Distributed surrogate based multi-objective optimization.

dmosopt is a powerful Python library for performing distributed multi-objective optimization, with a focus on surrogate-based approaches. It provides a flexible and efficient framework for optimizing complex objective functions, especially in scenarios where evaluations are expensive or time-consuming.

• Distributed Optimization: dmosopt is designed to run optimization tasks across multiple workers, allowing for efficient parallelization and scalability. It leverages the distwq library for distributed task management.

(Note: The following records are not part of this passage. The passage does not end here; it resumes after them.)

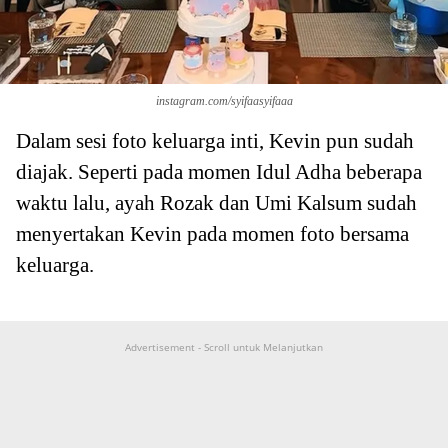
instagram.com/syifaasyifaaa
Dalam sesi foto keluarga inti, Kevin pun sudah
diajak. Seperti pada momen Idul Adha beberapa
waktu lalu, ayah Rozak dan Umi Kalsum sudah
menyertakan Kevin pada momen foto bersama
keluarga.
Advertisement - Scroll untuk Melanjutkan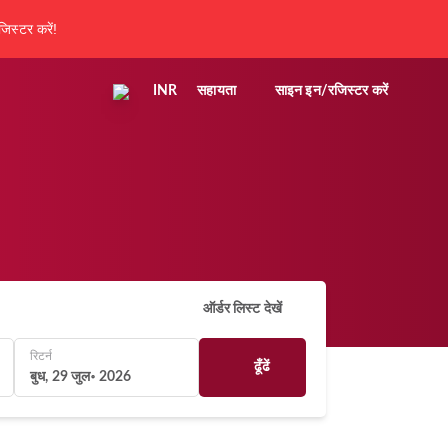
िस्टर करें!
INR
सहायता
साइन इन/रजिस्टर करें
ऑर्डर लिस्ट देखें
रिटर्न
ढूँढें
बुध, 29 जुल॰ 2026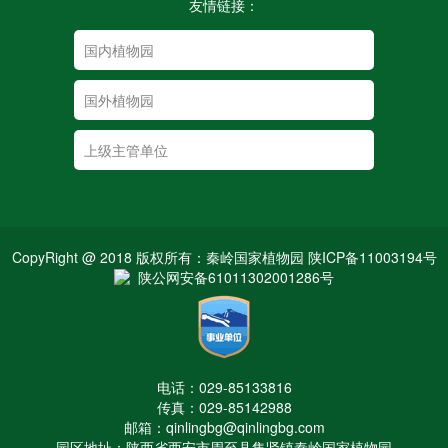
友情链接：
CopyRight @ 2018 版权所有：秦岭国家植物园 陕ICP备11003194号
陕公网安备61011302001286号
电话：029-85133816
传真：029-85142988
邮箱：qinlingbg@qinlingbg.com
园区地址：陕西省西安市周至县集贤镇秦岭国家植物园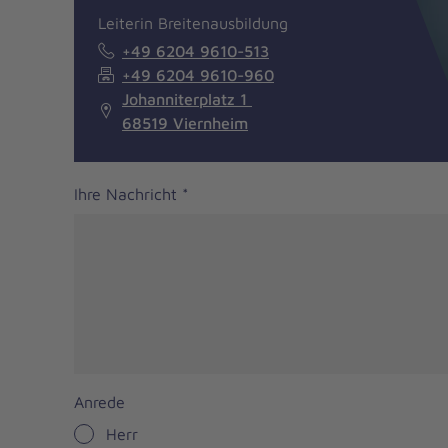
Leiterin Breitenausbildung
+49 6204 9610-513
+49 6204 9610-960
Johanniterplatz 1
68519 Viernheim
Ihre Nachricht
*
Anrede
Herr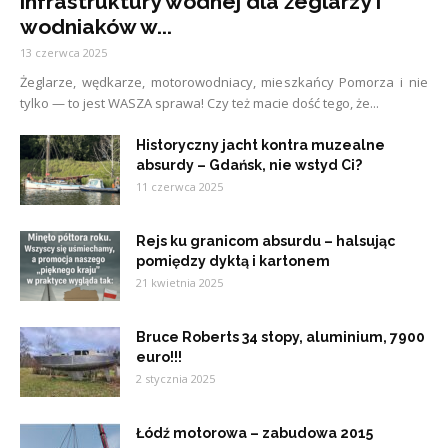
infrastruktury wodnej dla żeglarzy i
wodniaków w...
13 czerwca 2025
Żeglarze, wędkarze, motorowodniacy, mieszkańcy Pomorza i nie
tylko — to jest WASZA sprawa! Czy też macie dość tego, że...
Historyczny jacht kontra muzealne
absurdy – Gdańsk, nie wstyd Ci?
11 czerwca 2025
Rejs ku granicom absurdu – halsując
pomiędzy dyktą i kartonem
21 kwietnia 2025
Bruce Roberts 34 stopy, aluminium, 7900
euro!!!
2 stycznia 2025
Łódź motorowa – zabudowa 2015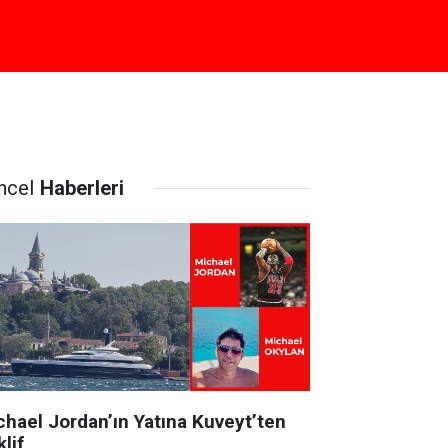
ncel
Haberleri
chael Jordan’ın Yatına Kuveyt’ten
lif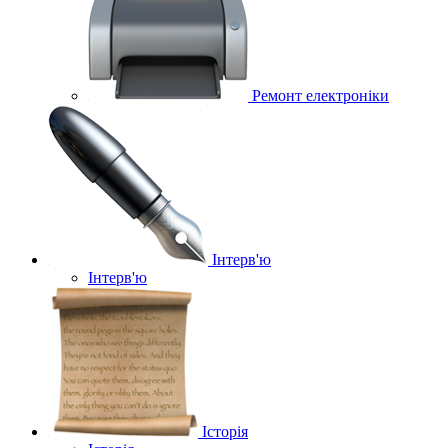
Ремонт електроніки
Інтерв'ю
Інтерв'ю
Історія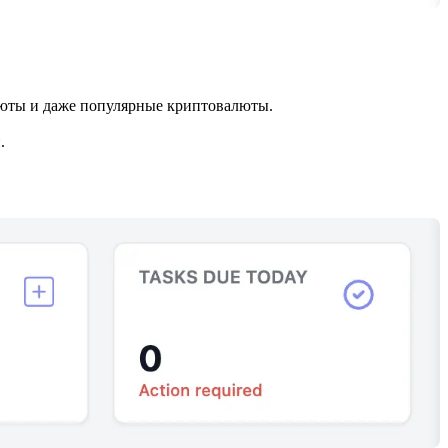
юты и даже популярные криптовалюты.
.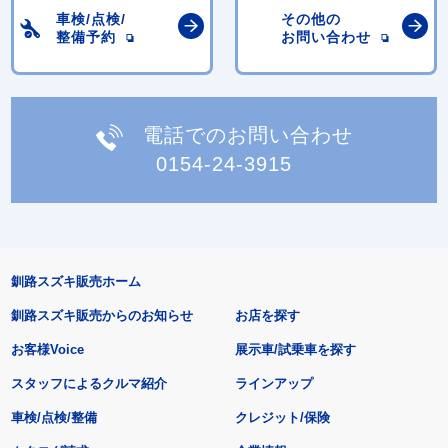
車検/点検/
その他の
整備予約
お問い合わせ
電話でのお問い合わせ
0154-24-3915
釧路スズキ販売ホーム
釧路スズキ販売からのお知らせ
お店を探す
お客様Voice
展示車/試乗車を探す
スタッフによるクルマ紹介
ラインアップ
車検/点検/整備
クレジット/保険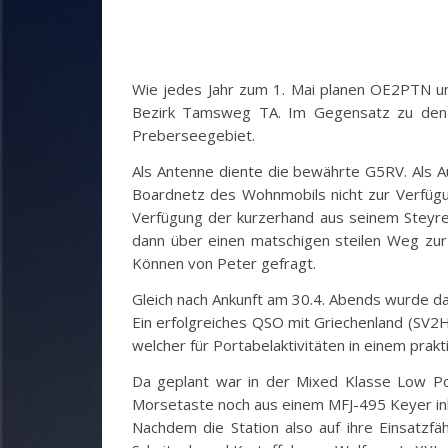
Wie jedes Jahr zum 1. Mai planen OE2PTN 
Bezirk Tamsweg TA. Im Gegensatz zu den l
Preberseegebiet.
Als Antenne diente die bewährte G5RV. Als A
Boardnetz des Wohnmobils nicht zur Verfügu
Verfügung der kurzerhand aus seinem Steyre
dann über einen matschigen steilen Weg zu
Können von Peter gefragt.
Gleich nach Ankunft am 30.4. Abends wurde da
Ein erfolgreiches QSO mit Griechenland (SV2
welcher für Portabelaktivitäten in einem prakt
Da geplant war in der Mixed Klasse Low P
Morsetaste noch aus einem MFJ-495 Keyer ink
Nachdem die Station also auf ihre Einsatz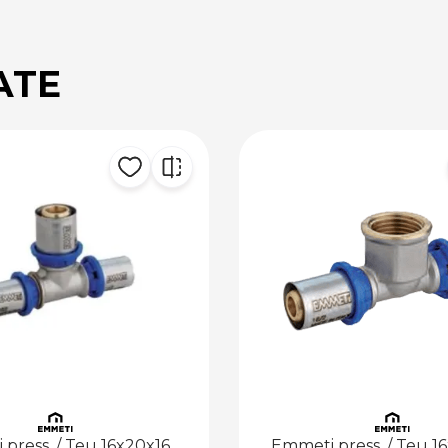
ATE
Emmeti press. / Teu 16x1/2 Fx16
Emmeti press. 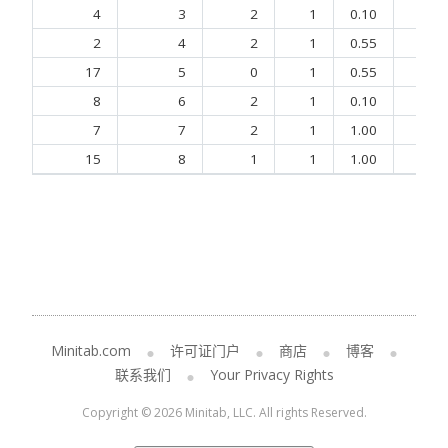
4
3
2
1
0.10
0.5
2
4
2
1
0.55
0.1
17
5
0
1
0.55
0.5
8
6
2
1
0.10
0.1
7
7
2
1
1.00
1.0
15
8
1
1
1.00
0.1
Minitab.com
许可证门户
商店
博客
联系我们
Your Privacy Rights
Copyright © 2026 Minitab, LLC. All rights Reserved.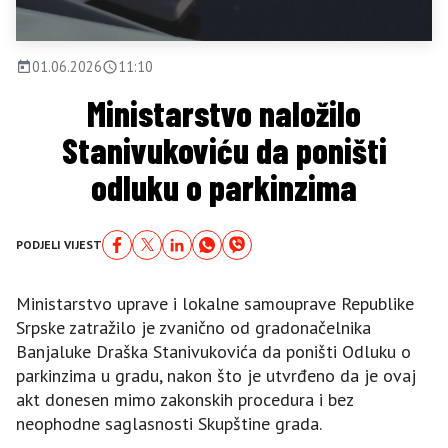
01.06.2026
11:10
Ministarstvo naložilo
Stanivukoviću da poništi
odluku o parkinzima
PODJELI VIJEST
Ministarstvo uprave i lokalne samouprave Republike
Srpske zatražilo je zvanično od gradonačelnika
Banjaluke Draška Stanivukovića da poništi Odluku o
parkinzima u gradu, nakon što je utvrđeno da je ovaj
akt donesen mimo zakonskih procedura i bez
neophodne saglasnosti Skupštine grada.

• Surrogate Modeling: The library supports various surrogate modeling techniques, such as Gaussian Process Regression (GPR), to approximate the objective function. This enables efficient exploration of the search space without requiring extensive evaluations of the actual objective.

• Adaptive Sampling: dmosopt implements adaptive sampling strategies to intelligently select the next points to evaluate based on the surrogate model's predictions and uncertainties. This helps balance exploration and exploitation during the optimization process.

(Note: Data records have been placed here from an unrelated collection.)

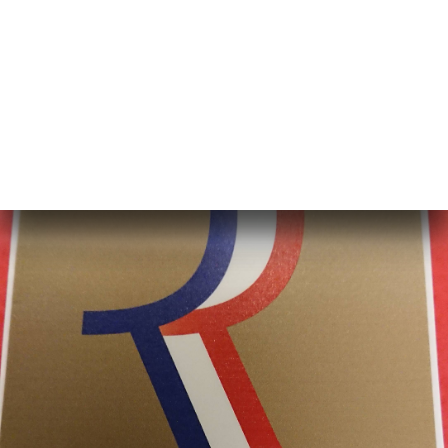
Maître restaurateur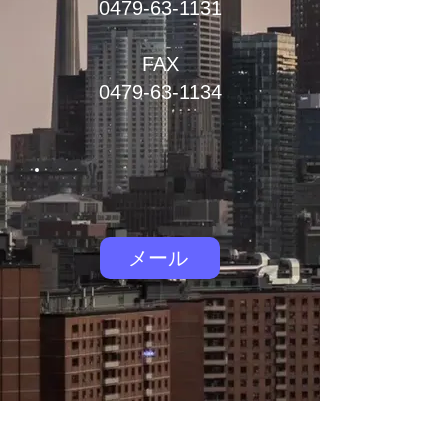
0479-63-1131
FAX
0479-63-1134
メール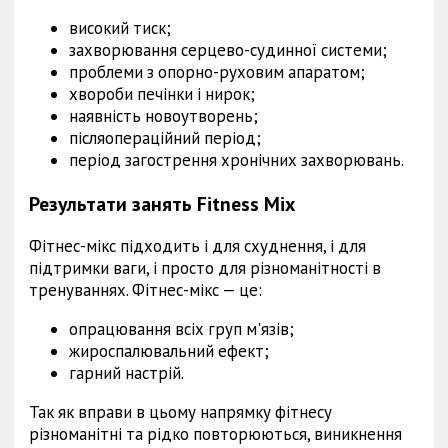
високий тиск;
захворювання серцево-судинної системи;
проблеми з опорно-руховим апаратом;
хвороби печінки і нирок;
наявність новоутворень;
післяопераційний період;
період загострення хронічних захворювань.
Результати занять Fitness Mix
Фітнес-мікс підходить і для схуднення, і для
підтримки ваги, і просто для різноманітності в
тренуваннях. Фітнес-мікс — це:
опрацювання всіх груп м'язів;
жироспалювальний ефект;
гарний настрій.
Так як вправи в цьому напрямку фітнесу
різноманітні та рідко повторюються, виникнення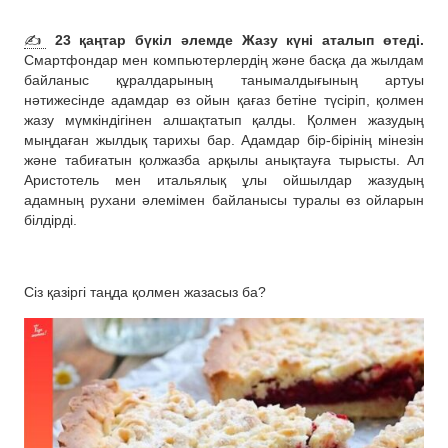
✍️
23 қаңтар бүкіл әлемде Жазу күні аталып өтеді.
Смартфондар мен компьютерлердің және басқа да жылдам
байланыс құралдарының танымалдығының артуы
нәтижесінде адамдар өз ойын қағаз бетіне түсіріп, қолмен
жазу мүмкіндігінен алшақтатып қалды. Қолмен жазудың
мыңдаған жылдық тарихы бар. Адамдар бір-бірінің мінезін
және табиғатын қолжазба арқылы анықтауға тырысты. Ал
Аристотель мен итальялық ұлы ойшылдар жазудың
адамның рухани әлемімен байланысы туралы өз ойларын
білдірді.
Сіз қазіргі таңда қолмен жазасыз ба?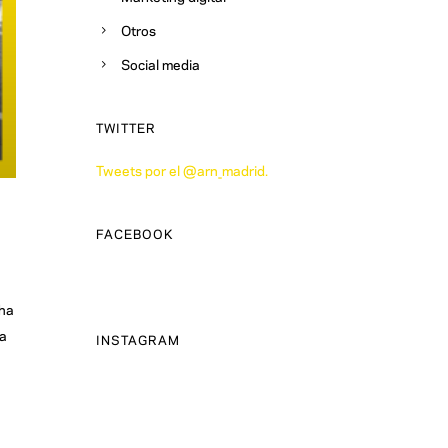
Otros
Social media
TWITTER
Tweets por el @arn_madrid.
FACEBOOK
 ha
 a
INSTAGRAM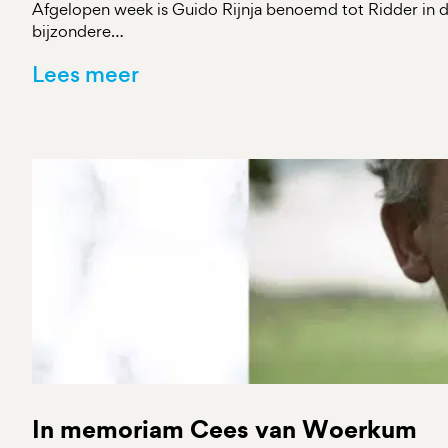
Afgelopen week is Guido Rijnja benoemd tot Ridder in 
bijzondere…
Lees meer
In memoriam Cees van Woerkum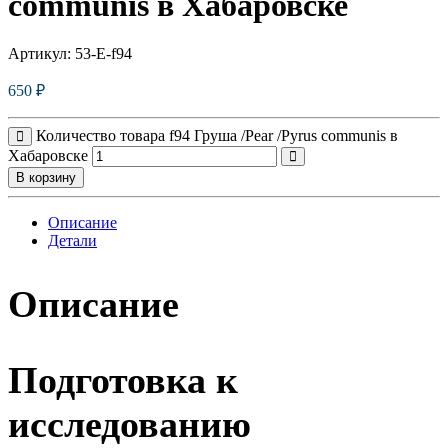
communis в Хабаровске
Артикул:
53-E-f94
650
₽
Количество товара f94 Груша /Pear /Pyrus communis в
Хабаровске
В корзину
Описание
Детали
Описание
Подготовка к
исследованию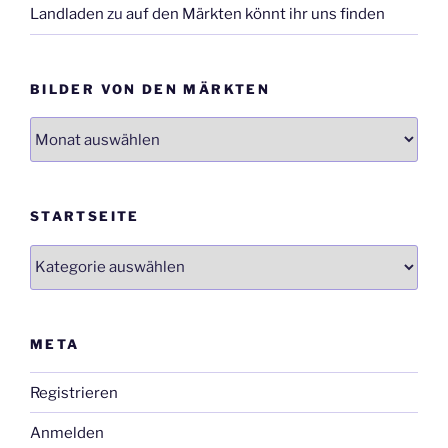
Landladen
zu
auf den Märkten könnt ihr uns finden
BILDER VON DEN MÄRKTEN
Bilder
von
den
Märkten
STARTSEITE
Startseite
META
Registrieren
Anmelden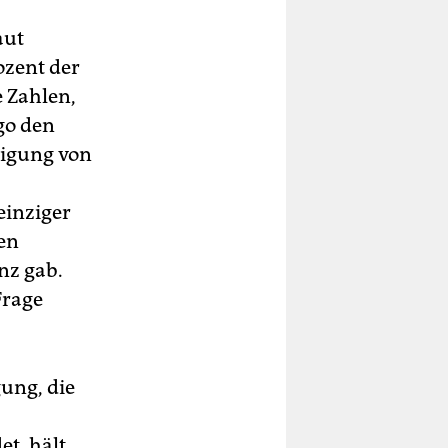
aut
ozent der
e Zahlen,
go den
ligung von
einziger
en
nz gab.
Frage
gung, die
et, hält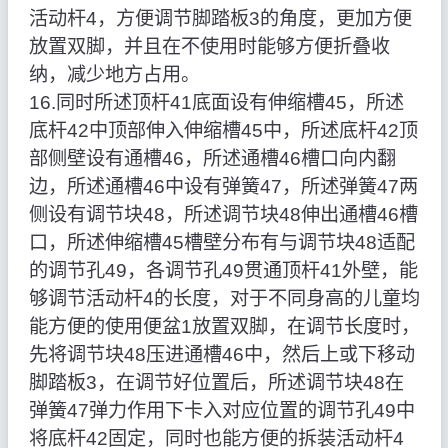
活动杆4，方便调节脚踏板3的角度，更加方便
放置双脚，并且在不使用时能够方便折叠收
纳，减少地方占用。
16.同时所述顶杆41底面设有伸缩槽45，所述
底杆42中顶部伸入伸缩槽45中，所述底杆42顶
部侧壁设有通槽46，所述通槽46槽口向内翻
边，所述通槽46中设有弹簧47，所述弹簧47两
侧设有调节块48，所述调节块48伸出通槽46槽
口，所述伸缩槽45槽壁分布有与调节块48适配
的调节孔49，各调节孔49贯通顶杆41外壁，能
够调节活动杆4的长度，对于不同身高的儿童均
能方便的使用便盆1放置双脚，在调节长度时，
先将调节块48压进通槽46中，然后上或下移动
脚踏板3，在调节好位置后，所述调节块48在
弹簧47弹力作用下卡入对应位置的调节孔49中
将底杆42固定，同时也能方便的拆装活动杆4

• Flexible Objective Functions: The API allows users to define their own objective functions, which can be single- or multi-objective.

• Termination Criteria: dmosopt provides configurable termination criteria, such as a maximum number of iterations or a convergence threshold, to control when the optimization process should stop.

• Detailed recording of model parameters and objectives: the output file format is HDF5, supporting high-performance, parallel data access.

Documentation

import sys, logging
import numpy as np
from dmosopt import dmosopt
logging.basicConfig(level=logging.INFO)
logger = logging.getLogger(__name__)


def zdt1(x):
    ''' This is the Zitzler-Deb-Thiele Function - type A
        Bound: XUB = [1,1,...]; XLB = [0,0,...]
        dim = 30
    '''
    num_variables = len(x)
    f = np.zeros(2)
    f[0] = x[0]
    g = 1. + 9./float(num_variables-1)*np.sum(x[1:])
    h = 1. - np.sqrt(f[0]/g)
    f[1] = g*h
    return f


def obj_fun(pp):
    """ Objective function to be minimized. """
    param_values = np.asarray([pp[k] for k in sorted(pp)])
    res = zdt1(param_values)
    logger.info(f"Iter: \t pp:{pp}, result:{res}")
    return res


def zdt1_pareto(n_points=100):
    f = np.zeros([n_points,2])
    f[:,0] = np.linspace(0,1,n_points)
    f[:,1] = 1.0 - np.sqrt(f[:,0])
    return f

if __name__ == '__main__':
    space = {}
    for i in range(30):
        space['x%d' % (i+1)] = [0.0, 1.0]
    problem_parameters = {}
    objective_names = ['y1', 'y2']
    
    # Create an optimizer
    dmosopt_params = {'opt_id': 'dmosopt_zdt1',
                      'obj_fun_name': 'example_dmosopt_zdt1.obj_fun',
                      'problem_parameters': problem_parameters,
                      'space': space,
                      'objective_names': objective_names,
                      'population_size': 200,
                      'num_generations': 200,
                      'initial_maxiter': 10,
                      'optimizer': 'nsga2',
                      'termination_conditions': True,
                      'n_initial': 3,
                      'n_epochs': 2}
    
    best = dmosopt.run(dmosopt_params, verbose=True)
    if best is not None:
        import matplotlib.pyplot as plt
        bestx, besty = best
        x, y = dmosopt.sopt_dict['dmosopt_zdt1'].optimizer_dict[0].get_evals()
        besty_dict = dict(besty)
        
        # plot results
        plt.plot(y[:,0],y[:,1],'b.',label='evaluated points')
        plt.plot(besty_dict['y1'],besty_dict['y2'],'r.',label='best points')
    
        y_true = zdt1_pareto()
        plt.plot(y_true[:,0],y_true[:,1],'k-',label='True Pareto')
        plt.legend()
        
        plt.savefig("example_dmosopt_zdt1.svg")

In this example:

1. We define the objective_function that takes a dictionary of parameters and returns the objective value(s).

2. We specify the parameter_space, indicating the ranges and types of the parameters to optimize.

3. We create a dictionary dopt_params with the necessary settings, including the objective function, parameter space, number of epochs, and population size.

4. The opt_id serves a unique namespace for the resulting output file that captures the best solutions as well as various meta data about the optimization progress.

5. Finally, we call dmosopt.run() with the optimization parameters and retrieve the best parameters and corresponding objective values.

dmosopt is based on MO-ASMO as described in the following paper:

Gong, W., Q. Duan, J. Li, C. Wang, Z. Di, A. Ye, C. Miao, and Y. Dai (2016), Multiobjective adaptive surrogate modeling-based optimization for parameter estimation of large, complex geophysical models, Water Resour. Res., 52(3), 1984-2008. doi:10.1002/2015WR018230.